Из переулка, в который ушел мальчишка, донеслось шесть выстрелов подряд — Маленькому Джо надоело долго целиться, и он взвинтил темп.
— Главное — не увлекаться, — рассудительно заметил Вебер. — Сейчас мы считаемся честными наемниками, и я не хочу переквалифицироваться в бандиты.
— Я тоже. — Хвастун вновь улыбнулся. — Но если речь пойдет об очень больших деньгах…
— Ты все равно постараешься не натворить глупостей, — перебил помощника Феликс. — Ведь так?
Грань между наемником и бандитом гораздо тоньше, чем могло показаться со стороны, а многие обыватели и вовсе ее не замечали, однако она все-таки была. Вебер не считал себя святым, ему доводилось забегать на ту сторону, однако он всегда соблюдал осторожность, прекрасно понимая, что репутацию теряют только один раз.

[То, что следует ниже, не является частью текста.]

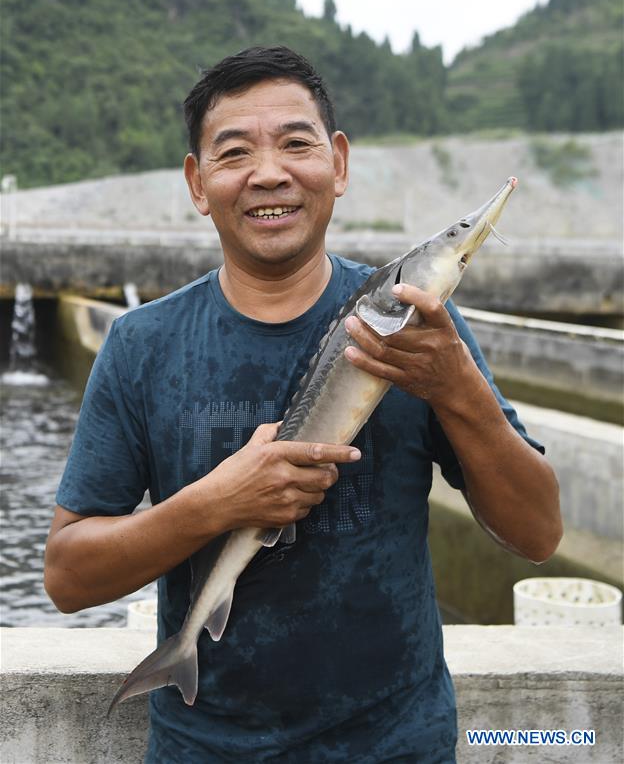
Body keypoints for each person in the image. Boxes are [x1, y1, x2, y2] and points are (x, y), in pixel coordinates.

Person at [45, 46, 562, 763]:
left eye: (296, 143)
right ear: (198, 183)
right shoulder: (142, 345)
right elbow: (68, 577)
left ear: (338, 163)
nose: (269, 173)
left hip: (398, 749)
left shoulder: (423, 333)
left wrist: (456, 385)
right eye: (235, 152)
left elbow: (538, 534)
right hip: (206, 751)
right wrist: (214, 504)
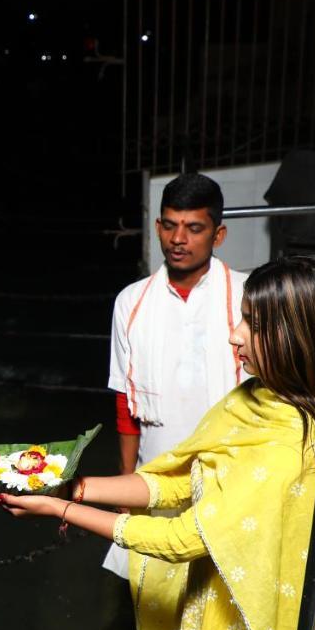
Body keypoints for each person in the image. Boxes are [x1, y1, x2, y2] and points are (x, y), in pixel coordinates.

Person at [0, 256, 315, 630]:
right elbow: (176, 479)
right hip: (209, 605)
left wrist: (60, 509)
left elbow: (185, 539)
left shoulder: (291, 440)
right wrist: (73, 485)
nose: (235, 335)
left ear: (296, 336)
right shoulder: (254, 400)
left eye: (253, 323)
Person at [104, 172, 249, 582]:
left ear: (218, 235)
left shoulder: (247, 296)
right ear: (157, 227)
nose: (178, 239)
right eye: (169, 225)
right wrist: (125, 487)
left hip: (230, 477)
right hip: (156, 480)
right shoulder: (132, 303)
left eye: (194, 228)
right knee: (151, 594)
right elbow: (125, 403)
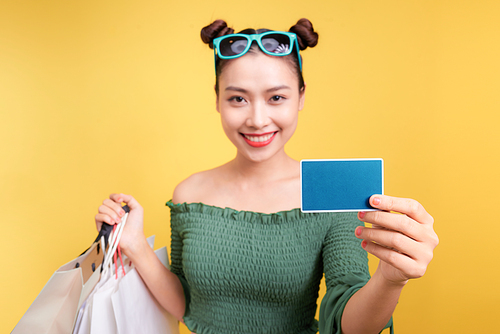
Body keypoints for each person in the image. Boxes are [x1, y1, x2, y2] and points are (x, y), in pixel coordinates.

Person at [94, 18, 439, 334]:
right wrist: (134, 245)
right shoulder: (189, 193)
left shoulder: (330, 194)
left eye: (276, 97)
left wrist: (390, 280)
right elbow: (188, 306)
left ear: (301, 97)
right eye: (238, 98)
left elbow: (349, 325)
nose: (257, 119)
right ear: (217, 100)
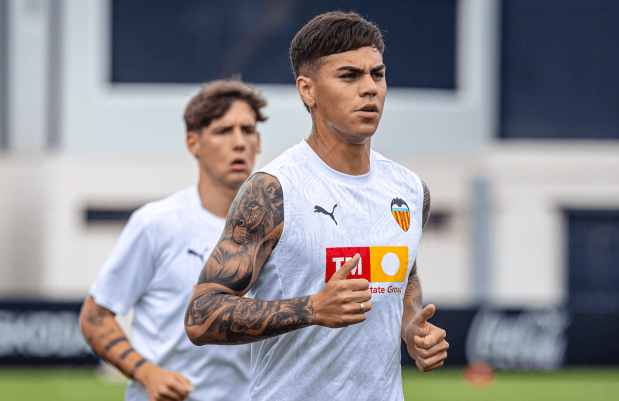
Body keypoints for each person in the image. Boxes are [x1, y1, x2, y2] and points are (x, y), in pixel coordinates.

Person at [184, 11, 449, 400]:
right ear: (307, 90)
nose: (370, 89)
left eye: (377, 74)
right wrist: (310, 308)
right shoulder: (273, 191)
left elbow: (403, 269)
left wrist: (411, 325)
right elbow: (201, 316)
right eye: (349, 76)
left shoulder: (410, 190)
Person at [79, 78, 267, 401]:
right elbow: (95, 317)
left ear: (258, 141)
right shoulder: (156, 223)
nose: (239, 142)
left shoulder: (277, 231)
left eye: (247, 130)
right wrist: (147, 373)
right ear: (193, 143)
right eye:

Ошибешься, прослывешь уголовником, и ворота в Химмельсгартн захлопнутся навсегда.
— Ты ведь не натворишь глупостей? — с обманчивой мягкостью повторил Вебер.
Хвастун понял, что заигрался, что осмелился поставить под сомнение авторитет вожака, и быстро сдал назад:
— Ты ведь знаешь, что можешь мне доверять, Феликс, — ответил Хвастун, глядя Веберу в глаза. — Золото золотом, но подставлять вас, братья, я не собираюсь.
Эдди, Длинный и Би заметно расслабились.
— Вот и хорошо. — Феликс улыбнулся и взялся за окорок. — Сегодня я встречаюсь с Форманом. Уверен, у него есть для нас работа.
* * *
«Чтоб их в алкагест окунуло, гаденышей! Всем известно, что адигены живут по каким-то своим, недоступным нормальным людям законам. Что все у них сложно, сплошные интриги и веками выстроенные взаимосвязи, что каждый адиген похож на паука, сидящего в центре собственной паутины, но… Но почему этот дурак Андреас не сообразил, что любая приблизившаяся к адигенской паутине муха привлечет внимание других пауков? Хотел в стороне остаться? Идиот наивный! Короче, ты, ученый хмырь, втравил нас в авантюру, выпутываться из которой, как обычно, пришлось мне…»
Из дневника Оливера А. Мерсы alh. d.
Выстрел? Да, выстрел. И близко, алкагест его раствори, совсем рядом.
Разумнее всего было бы скрыться в лаборатории, поберечься, однако Мерса прильнул к витрине и увидел, как высоченный простолюдин, судя по одежде — сезонный рабочий, перезарядил охотничье ружье и выстрелил еще раз. К счастью, в воздух.
«Какого муля он резвится?»
Ответ пришел мгновенно — чтобы разогреть толпу. Человек пятьдесят представителей городской бедноты тащили по улице прилично одетого толстяка, на лице которого застыло выражение дикого ужаса.